Ci mancano anche le mail (di casa editrice)  che iniziano con “Quale uomo non ha mai sognato di avere accanto a sé una geisha?” e finiscono con “L’arte di amare giapponese ha dunque stregato anche il web ed ora unacasa editrice italiana, la prima a farlo nel nostro paese, ha deciso di raccontare questo mondo incantato in un romanzo“.

45 pensieri su “MA ALLORA DITELO

  1. ho guardato la copertina e mi chiedo cosa sia meno peggio:
    – la ormai classica postura dei primi piani della donna bella occidentale nella pubblicità e sulle riviste, ossia labbra lievemente aperte, sguardo perso nel vuoto, espressione da “non so bene cosa mi stia succedendo, quindi fa pure di me ciò che credi”;
    oppure
    – questo terribile primo piano di volto di donna orientale, sguardo talmente basso da essere scomparso del tutto, labbra strette, espressione da “so bene che cosa mi stia succedendo e non ho più, non dico la forza, ma neanche la più vaga idea di oppormi”.

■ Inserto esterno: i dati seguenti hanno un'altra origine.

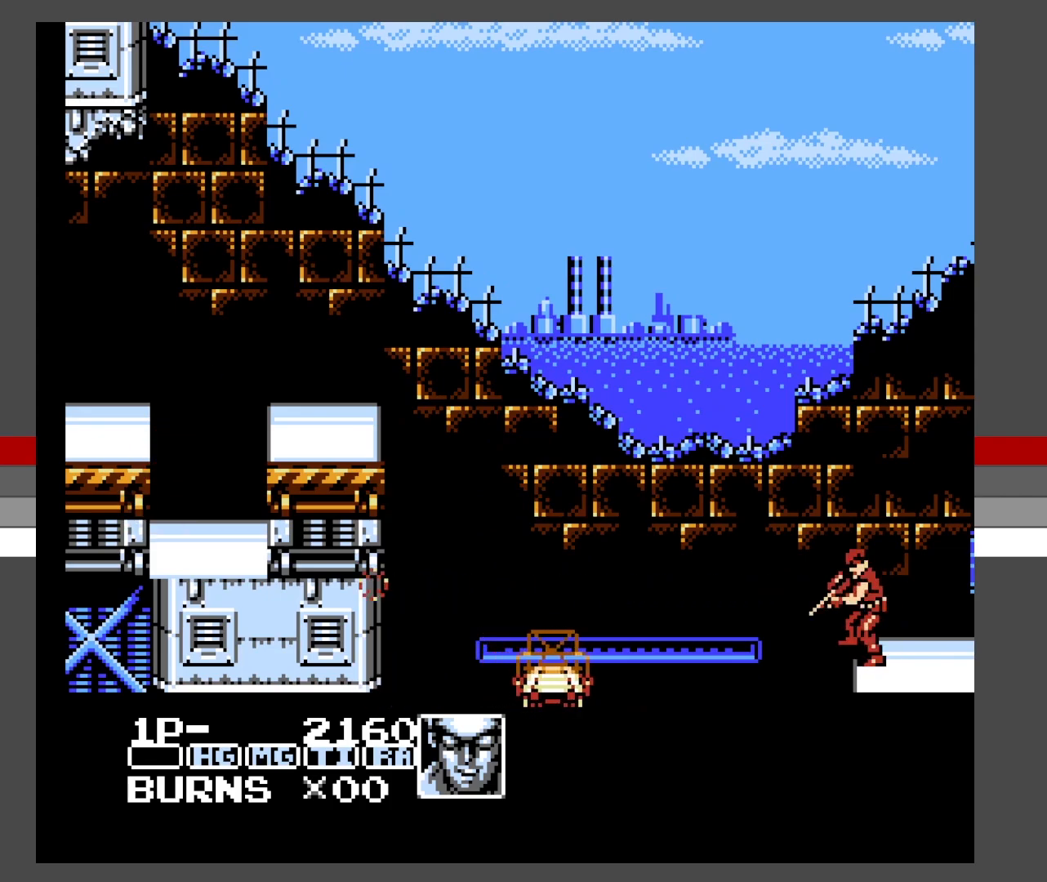
{"buttons": ["DPAD_RIGHT"], "events": []}
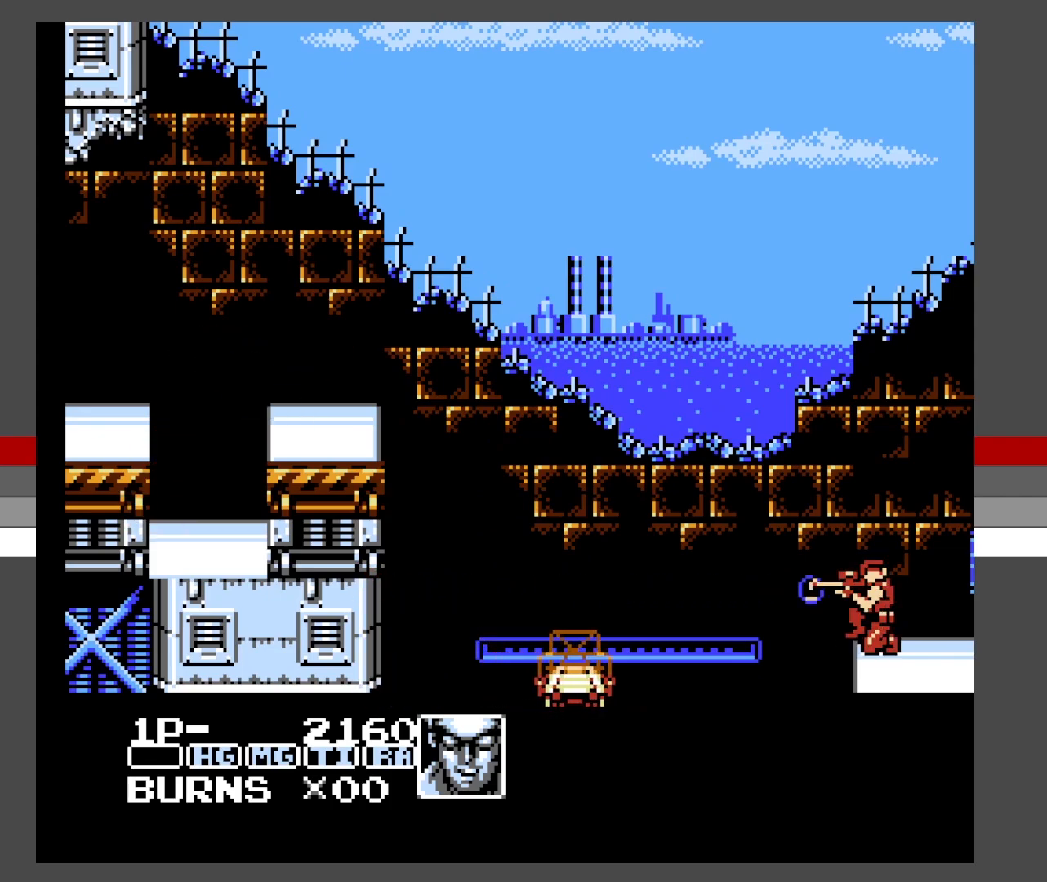
{"buttons": [], "events": [[217, "DPAD_RIGHT", "up"]]}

  2. Buongiorno a tutti, permettetemi di dissentire (ho avuto il piacere di conoscere l’autrice alla fiera del libro di Roma e l’ho intervistata per una radio locale). Ho letto il romanzo in questione è l’obiettivo che si propone è esattamente l’opposto: raccontare chi sia in realtà la geisha, certo non la figura stereotipata di donna sottomessa o addirittura di prostituta che abbiamo in testa in occidente.
    La geisha è un’artista che studia per tutta la vita nel tentativo di raggiungere la perfezione nella danza e nel canto e in tutte le arti tradizionali giapponesi.
    Inoltre di tutto si può accusarla tranne che di essere sottomessa o debole: in una società maschilista come quella giapponese la geisha è al contrario l’unica donna veramente indipendente che esista, da sempre.
    Riguardo alla foto della copertina, fa parte di una sequenza che potrete ammirare all’interno del libro.
    Gli occhi sono rivolti verso il basso solo perché la donna sta preparando il tè che servirà subito dopo (con grande eleganza e orgoglio) agli ospiti presenti.
    Qui, trovare la sequenza del fotografo che ha collaborato al libro:
    http://www.flickr.com/search/?q=naosome&w=14952903%40N04
    Buona giornata a tutti e, per la signora Loredana, speriamo che l’umore migliori!
    Viviana

  3. Infatti, signora Loredana, in quelle frasi non leggo né l’aggettivo “sottomessa” nè quello di “remissiva” o “debole”.
    Che poi l’argomento non le interessi è un altro discorso, ma non per questo il romanzo perde il suo valore.
    Tra l’altro mi meraviglio del fatto che proprio lei, paladina dell’onestà intellettuale nel suo blog, critichi un libro senza neanche averlo sfogliato (non dico letto).
    Viviana

  4. Sarà pure “la prima casa editrice a farlo nel nostro paese”, ma sinceramente “Diario di una maiko” come titolo mi sembra un ricalco di “Memorie di una geisha”.
    E comunque no, non ho mai sognato di avere una geisha a fianco. E non perché io sia un uomo con una cultura o una morale superiori a quelle altrui, ma semplicemente perché mi son trovato a crescere in un contesto sociale in cui questo modello di donna non è stato mai proposto come apprezzabile o altro. Quindi il punto di partenza della mail dell’editore lo rigetto a priori.

  5. Anghelos,
    perfetto: ognuno di noi è fortunatamente libero di avere e di esprimere la propria opinione. Almeno per ora, in questo paese!
    L’importante è farlo sempre nel rispetto dell’altro, come appunto hai fatto tu.
    Un saluto.

  6. anche a me la frase virgolettata sembra un’ironica provocazione.
    “Quale uomo non ha mai sognato di avere accanto a sé una geisha?”, sembra sottintendere che all’immagine stereotipata e “orientalista” della geisha che abbiamo in occidente (=donna sottomessa e servizievole, e all’occorrenza un po’ mignotta. Immagine che non dice nulla delle gheishe ma molto, tutto, di come l’uomo occidentale – non certo quello giapponese – pensa la propria donna), dicevo: sembra sottintendere che all’immagine stereotipata e “orientalista” della geisha che abbiamo in occidente, contrappone, nel libro, un racconto fedele di questa figura così radicata nella cultura nippona.
    E poi, prendersela con la piccola, micro (e praticamente ininfluente) editoria non mi sembra il massimo neanche per un malumore mattutino.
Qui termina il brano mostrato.